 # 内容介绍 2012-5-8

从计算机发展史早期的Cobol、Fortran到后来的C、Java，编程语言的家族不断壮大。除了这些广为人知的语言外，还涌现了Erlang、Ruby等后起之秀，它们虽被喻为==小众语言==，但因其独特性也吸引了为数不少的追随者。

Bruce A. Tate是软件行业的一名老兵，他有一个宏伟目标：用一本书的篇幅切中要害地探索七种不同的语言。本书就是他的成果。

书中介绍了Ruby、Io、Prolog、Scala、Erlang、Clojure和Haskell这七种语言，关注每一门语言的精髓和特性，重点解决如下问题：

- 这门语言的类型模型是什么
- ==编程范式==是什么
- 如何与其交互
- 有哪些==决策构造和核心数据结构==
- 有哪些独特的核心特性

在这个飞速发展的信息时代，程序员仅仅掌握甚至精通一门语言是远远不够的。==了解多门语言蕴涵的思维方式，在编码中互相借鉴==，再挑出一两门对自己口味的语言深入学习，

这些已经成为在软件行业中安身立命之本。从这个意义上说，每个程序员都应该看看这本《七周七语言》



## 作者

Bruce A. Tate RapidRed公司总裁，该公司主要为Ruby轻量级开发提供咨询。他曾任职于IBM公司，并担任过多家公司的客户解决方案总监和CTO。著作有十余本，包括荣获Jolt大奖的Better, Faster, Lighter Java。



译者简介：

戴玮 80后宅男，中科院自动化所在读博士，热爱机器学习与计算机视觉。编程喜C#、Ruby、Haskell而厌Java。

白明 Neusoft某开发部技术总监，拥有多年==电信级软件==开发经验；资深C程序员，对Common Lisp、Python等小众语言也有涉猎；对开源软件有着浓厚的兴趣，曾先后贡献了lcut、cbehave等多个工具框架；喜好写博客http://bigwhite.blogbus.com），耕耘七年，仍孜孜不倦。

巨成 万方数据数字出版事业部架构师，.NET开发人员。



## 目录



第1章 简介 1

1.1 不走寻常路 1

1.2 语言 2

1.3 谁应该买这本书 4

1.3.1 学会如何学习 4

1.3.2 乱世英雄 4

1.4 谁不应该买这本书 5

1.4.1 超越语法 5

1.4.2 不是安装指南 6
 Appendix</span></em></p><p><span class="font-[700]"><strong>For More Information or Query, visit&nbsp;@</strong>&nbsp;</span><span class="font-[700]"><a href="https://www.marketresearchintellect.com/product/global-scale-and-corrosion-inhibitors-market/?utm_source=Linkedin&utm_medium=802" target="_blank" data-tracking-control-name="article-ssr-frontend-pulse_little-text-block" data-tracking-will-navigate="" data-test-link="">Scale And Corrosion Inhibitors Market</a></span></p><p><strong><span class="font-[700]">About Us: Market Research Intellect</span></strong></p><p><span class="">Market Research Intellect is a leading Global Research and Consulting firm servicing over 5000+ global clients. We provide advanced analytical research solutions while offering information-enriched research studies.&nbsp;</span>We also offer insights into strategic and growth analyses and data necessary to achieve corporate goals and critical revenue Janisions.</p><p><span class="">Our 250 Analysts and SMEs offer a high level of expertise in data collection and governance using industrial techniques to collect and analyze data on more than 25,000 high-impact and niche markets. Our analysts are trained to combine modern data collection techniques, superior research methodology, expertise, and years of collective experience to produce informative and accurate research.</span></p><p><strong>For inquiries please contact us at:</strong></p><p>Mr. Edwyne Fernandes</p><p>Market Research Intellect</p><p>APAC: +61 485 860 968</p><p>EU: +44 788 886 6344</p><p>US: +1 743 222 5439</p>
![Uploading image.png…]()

==

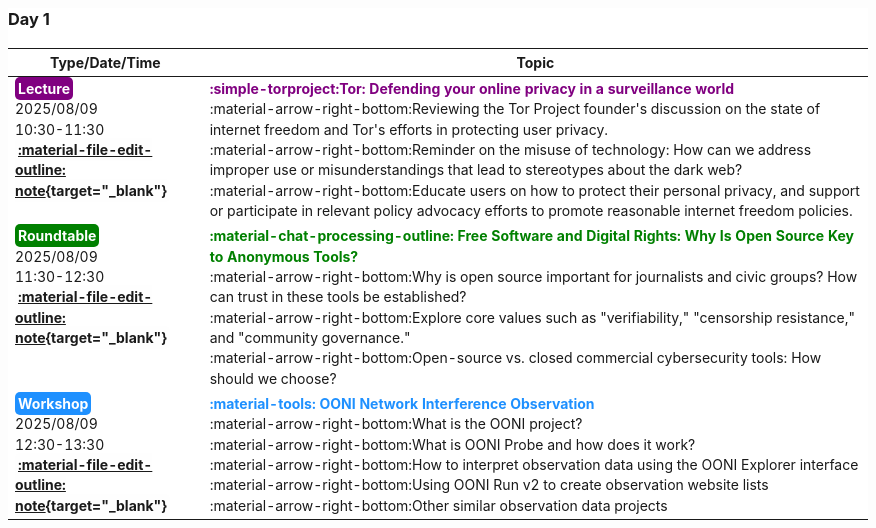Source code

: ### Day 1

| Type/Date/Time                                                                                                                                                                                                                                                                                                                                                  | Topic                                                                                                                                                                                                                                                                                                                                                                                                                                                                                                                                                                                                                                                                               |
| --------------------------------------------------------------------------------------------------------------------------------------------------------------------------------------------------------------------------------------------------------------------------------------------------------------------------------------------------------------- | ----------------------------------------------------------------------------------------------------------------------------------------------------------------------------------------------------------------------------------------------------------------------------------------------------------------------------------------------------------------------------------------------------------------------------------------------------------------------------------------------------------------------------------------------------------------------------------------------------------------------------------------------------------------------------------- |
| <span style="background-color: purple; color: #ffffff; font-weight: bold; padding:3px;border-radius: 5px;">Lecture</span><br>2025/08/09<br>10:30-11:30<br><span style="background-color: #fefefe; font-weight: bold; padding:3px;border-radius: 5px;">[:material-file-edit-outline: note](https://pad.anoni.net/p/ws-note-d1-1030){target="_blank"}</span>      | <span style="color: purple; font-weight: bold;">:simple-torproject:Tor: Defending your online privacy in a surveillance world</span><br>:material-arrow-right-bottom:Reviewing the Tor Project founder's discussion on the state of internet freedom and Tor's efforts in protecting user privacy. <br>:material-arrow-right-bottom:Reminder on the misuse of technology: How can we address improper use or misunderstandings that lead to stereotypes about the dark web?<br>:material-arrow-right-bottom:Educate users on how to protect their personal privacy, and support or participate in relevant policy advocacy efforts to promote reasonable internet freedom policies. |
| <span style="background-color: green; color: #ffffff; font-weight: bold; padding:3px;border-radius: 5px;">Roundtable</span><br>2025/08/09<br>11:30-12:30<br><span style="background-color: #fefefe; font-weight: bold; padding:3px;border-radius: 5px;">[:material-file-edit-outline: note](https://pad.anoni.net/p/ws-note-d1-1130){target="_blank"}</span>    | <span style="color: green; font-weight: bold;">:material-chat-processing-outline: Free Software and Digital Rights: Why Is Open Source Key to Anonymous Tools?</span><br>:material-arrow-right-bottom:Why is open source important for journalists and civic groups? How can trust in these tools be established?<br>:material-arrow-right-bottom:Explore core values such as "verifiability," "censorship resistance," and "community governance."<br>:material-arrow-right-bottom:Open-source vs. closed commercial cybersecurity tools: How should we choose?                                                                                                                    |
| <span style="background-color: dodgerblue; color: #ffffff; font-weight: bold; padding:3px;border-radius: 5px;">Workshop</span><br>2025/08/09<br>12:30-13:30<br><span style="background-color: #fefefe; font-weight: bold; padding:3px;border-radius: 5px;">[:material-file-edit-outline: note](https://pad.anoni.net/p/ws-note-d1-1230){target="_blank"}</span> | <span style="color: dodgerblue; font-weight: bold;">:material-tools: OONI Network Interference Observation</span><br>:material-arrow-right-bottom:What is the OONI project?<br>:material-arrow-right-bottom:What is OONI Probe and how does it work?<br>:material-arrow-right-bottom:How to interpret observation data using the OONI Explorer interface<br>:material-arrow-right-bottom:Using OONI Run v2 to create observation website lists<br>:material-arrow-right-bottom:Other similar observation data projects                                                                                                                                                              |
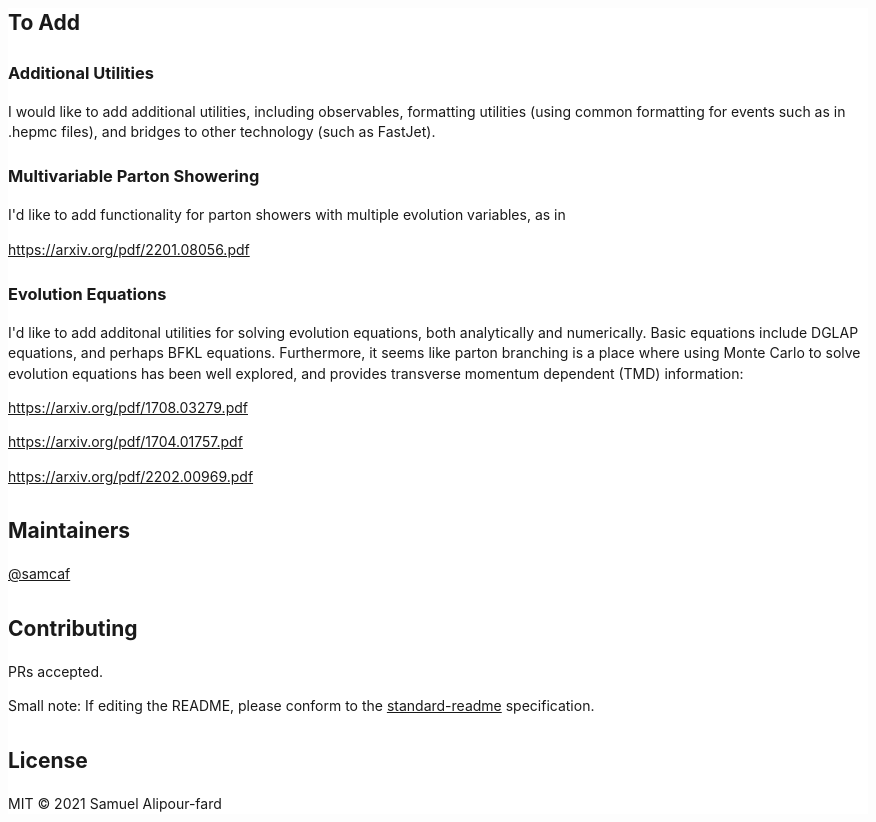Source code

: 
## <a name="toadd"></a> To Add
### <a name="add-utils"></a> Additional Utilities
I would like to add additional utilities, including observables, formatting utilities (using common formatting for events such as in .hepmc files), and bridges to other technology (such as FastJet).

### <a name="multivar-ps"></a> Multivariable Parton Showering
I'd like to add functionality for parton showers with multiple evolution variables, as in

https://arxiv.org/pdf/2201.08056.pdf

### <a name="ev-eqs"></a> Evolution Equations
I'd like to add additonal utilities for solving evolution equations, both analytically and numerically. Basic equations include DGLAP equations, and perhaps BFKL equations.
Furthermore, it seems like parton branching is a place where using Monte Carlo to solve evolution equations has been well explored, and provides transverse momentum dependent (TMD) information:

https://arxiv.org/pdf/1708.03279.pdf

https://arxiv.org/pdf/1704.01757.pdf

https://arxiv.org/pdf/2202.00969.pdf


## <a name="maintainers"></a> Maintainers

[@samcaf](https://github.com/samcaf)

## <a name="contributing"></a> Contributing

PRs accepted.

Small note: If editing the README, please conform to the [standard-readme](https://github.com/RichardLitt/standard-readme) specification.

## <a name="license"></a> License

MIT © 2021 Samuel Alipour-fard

● **Task prompt**
Transcribe each line of the data above, unaltered, from the one where "# 内容介绍 2012-5-8" appears to the one where "1.4.2 不是安装指南 6" appears, inclusive of both.

● **Answer to this task**
 # 内容介绍 2012-5-8

从计算机发展史早期的Cobol、Fortran到后来的C、Java，编程语言的家族不断壮大。除了这些广为人知的语言外，还涌现了Erlang、Ruby等后起之秀，它们虽被喻为==小众语言==，但因其独特性也吸引了为数不少的追随者。

Bruce A. Tate是软件行业的一名老兵，他有一个宏伟目标：用一本书的篇幅切中要害地探索七种不同的语言。本书就是他的成果。

书中介绍了Ruby、Io、Prolog、Scala、Erlang、Clojure和Haskell这七种语言，关注每一门语言的精髓和特性，重点解决如下问题：

- 这门语言的类型模型是什么
- ==编程范式==是什么
- 如何与其交互
- 有哪些==决策构造和核心数据结构==
- 有哪些独特的核心特性

在这个飞速发展的信息时代，程序员仅仅掌握甚至精通一门语言是远远不够的。==了解多门语言蕴涵的思维方式，在编码中互相借鉴==，再挑出一两门对自己口味的语言深入学习，

这些已经成为在软件行业中安身立命之本。从这个意义上说，每个程序员都应该看看这本《七周七语言》



## 作者

Bruce A. Tate RapidRed公司总裁，该公司主要为Ruby轻量级开发提供咨询。他曾任职于IBM公司，并担任过多家公司的客户解决方案总监和CTO。著作有十余本，包括荣获Jolt大奖的Better, Faster, Lighter Java。



译者简介：

戴玮 80后宅男，中科院自动化所在读博士，热爱机器学习与计算机视觉。编程喜C#、Ruby、Haskell而厌Java。

白明 Neusoft某开发部技术总监，拥有多年==电信级软件==开发经验；资深C程序员，对Common Lisp、Python等小众语言也有涉猎；对开源软件有着浓厚的兴趣，曾先后贡献了lcut、cbehave等多个工具框架；喜好写博客http://bigwhite.blogbus.com），耕耘七年，仍孜孜不倦。

巨成 万方数据数字出版事业部架构师，.NET开发人员。



## 目录



第1章 简介 1

1.1 不走寻常路 1

1.2 语言 2

1.3 谁应该买这本书 4

1.3.1 学会如何学习 4

1.3.2 乱世英雄 4

1.4 谁不应该买这本书 5

1.4.1 超越语法 5

1.4.2 不是安装指南 6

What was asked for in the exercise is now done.